In July, after two months on the job, Bartos reported that the city had a $281,000 surplus. It pleased former Mayor George Rozinskie who was largely critical of Kinder, Haddock and Scandle, often saying they were wrong in their calculations and that they harmed the city.
Bartos successfully obtained large grants for Shamokin, including $3.4 million for a creek channel preservation project. There were also grants to expand Claude Kehler Community Park and restore the "99 steps," a city landmark. He had a vision for reinvigorating the city, sometimes pointing to the turnaround for Jim Thorpe.
He worked together with council members to refinance outstanding debt and renegotiate varied insurance packages, and he spearheaded a project to restore the American Legion Building in the city's downtown that ultimately failed for lack of funding rather than lack of merit.
Balanced budgets were adopted in 2012 and 2013.

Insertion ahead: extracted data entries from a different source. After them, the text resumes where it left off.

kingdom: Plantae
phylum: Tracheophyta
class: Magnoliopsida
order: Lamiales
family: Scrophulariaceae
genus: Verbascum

But a $9,350 raise approved by city council in 2012 didn't win Bartos any favor with the public. In 2013, a failed federal grant application to fund a police officer's salary, an application for which his wife, Meg, was paid $2,500 to submit, brought increased scrutiny.
He and Vinny Clausi, Northumberland County commissioner, had a very public disagreement over employee health care information that included a shouting match at a city meeting and litigation favoring Clausi's fellow commissioner, Stephen Bridy.
By October the city had been dropped by its health insurance provider, and all eyes turned to the council and the city clerk.
Then came the budget deficit and the massive debt in unpaid bills, and some would say the writing was on the wall for Bartos' exit.